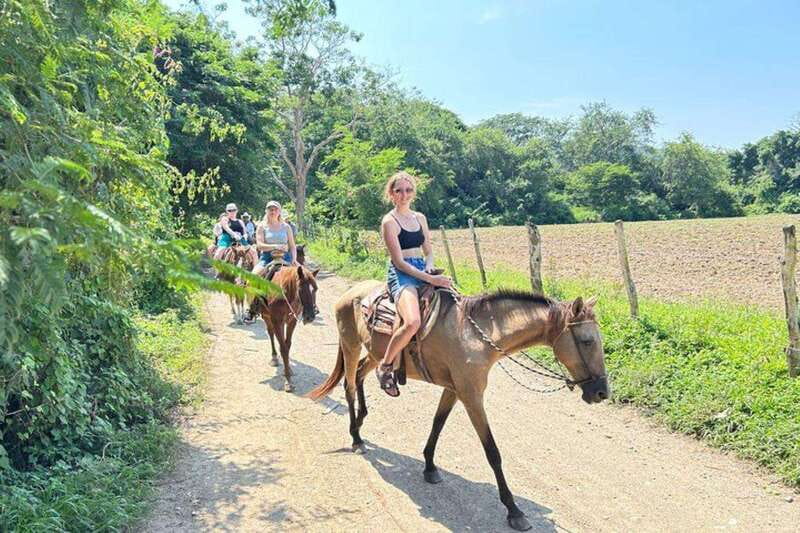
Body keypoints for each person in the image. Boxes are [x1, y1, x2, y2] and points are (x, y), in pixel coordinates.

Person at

=-=-=-=-=

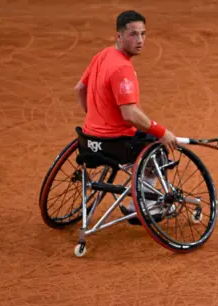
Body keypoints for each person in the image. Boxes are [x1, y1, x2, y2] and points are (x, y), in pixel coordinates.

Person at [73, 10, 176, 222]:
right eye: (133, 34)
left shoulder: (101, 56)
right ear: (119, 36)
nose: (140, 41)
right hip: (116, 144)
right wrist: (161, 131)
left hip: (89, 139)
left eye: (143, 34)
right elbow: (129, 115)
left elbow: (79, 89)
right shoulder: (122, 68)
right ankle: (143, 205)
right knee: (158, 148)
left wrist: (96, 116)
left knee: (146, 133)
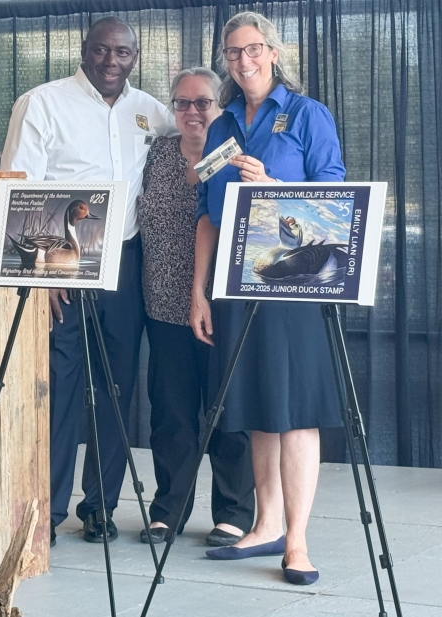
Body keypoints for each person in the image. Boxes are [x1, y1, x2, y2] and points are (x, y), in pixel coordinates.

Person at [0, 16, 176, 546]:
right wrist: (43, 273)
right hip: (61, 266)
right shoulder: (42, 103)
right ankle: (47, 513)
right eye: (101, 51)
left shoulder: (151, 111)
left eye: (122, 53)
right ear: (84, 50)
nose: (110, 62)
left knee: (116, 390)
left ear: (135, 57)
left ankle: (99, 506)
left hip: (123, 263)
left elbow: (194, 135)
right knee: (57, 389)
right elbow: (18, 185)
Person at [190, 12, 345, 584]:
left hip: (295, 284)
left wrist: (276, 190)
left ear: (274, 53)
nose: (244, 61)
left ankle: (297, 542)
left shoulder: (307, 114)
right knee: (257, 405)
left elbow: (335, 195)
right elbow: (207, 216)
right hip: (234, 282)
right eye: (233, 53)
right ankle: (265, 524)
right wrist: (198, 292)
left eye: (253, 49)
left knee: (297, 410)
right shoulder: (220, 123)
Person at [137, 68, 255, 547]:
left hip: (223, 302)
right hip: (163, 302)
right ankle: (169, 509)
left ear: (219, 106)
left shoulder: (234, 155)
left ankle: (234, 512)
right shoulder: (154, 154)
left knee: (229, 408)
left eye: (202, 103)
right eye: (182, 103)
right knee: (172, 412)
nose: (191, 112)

=-=-=-=-=

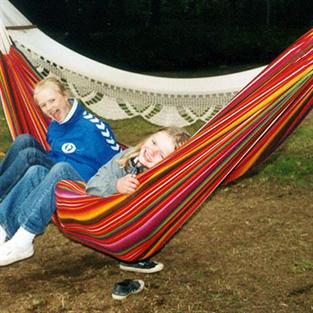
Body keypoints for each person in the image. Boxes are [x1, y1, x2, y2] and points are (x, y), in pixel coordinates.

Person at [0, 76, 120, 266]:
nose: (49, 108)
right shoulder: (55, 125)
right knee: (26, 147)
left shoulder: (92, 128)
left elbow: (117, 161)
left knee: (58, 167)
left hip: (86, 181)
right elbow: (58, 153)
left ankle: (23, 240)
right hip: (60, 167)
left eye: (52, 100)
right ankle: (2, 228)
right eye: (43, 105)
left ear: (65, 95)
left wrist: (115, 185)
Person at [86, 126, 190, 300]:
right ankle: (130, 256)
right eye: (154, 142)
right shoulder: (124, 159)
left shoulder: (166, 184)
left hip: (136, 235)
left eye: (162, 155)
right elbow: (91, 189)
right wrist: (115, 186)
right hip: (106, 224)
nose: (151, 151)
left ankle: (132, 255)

=-=-=-=-=

> Assigned task: Beginning at the line with "left shoulder: (151, 111)" and ending at the line with "nose: (191, 112)", reproduce each line of the data above exactly, and add no other lines.

> Written solution:
left shoulder: (151, 111)
left eye: (122, 53)
right ear: (84, 50)
nose: (110, 62)
left knee: (116, 390)
left ear: (135, 57)
left ankle: (99, 506)
left hip: (123, 263)
left elbow: (194, 135)
right knee: (57, 389)
right elbow: (18, 185)
Person at [190, 12, 345, 584]:
left hip: (295, 284)
left wrist: (276, 190)
left ear: (274, 53)
nose: (244, 61)
left ankle: (297, 542)
left shoulder: (307, 114)
right knee: (257, 405)
left elbow: (335, 195)
right elbow: (207, 216)
right hip: (234, 282)
right eye: (233, 53)
right ankle: (265, 524)
right wrist: (198, 292)
left eye: (253, 49)
left knee: (297, 410)
right shoulder: (220, 123)
Person at [137, 68, 255, 547]:
left hip: (223, 302)
right hip: (163, 302)
right ankle: (169, 509)
left ear: (219, 106)
left shoulder: (234, 155)
left ankle: (234, 512)
right shoulder: (154, 154)
left knee: (229, 408)
left eye: (202, 103)
right eye: (182, 103)
right knee: (172, 412)
nose: (191, 112)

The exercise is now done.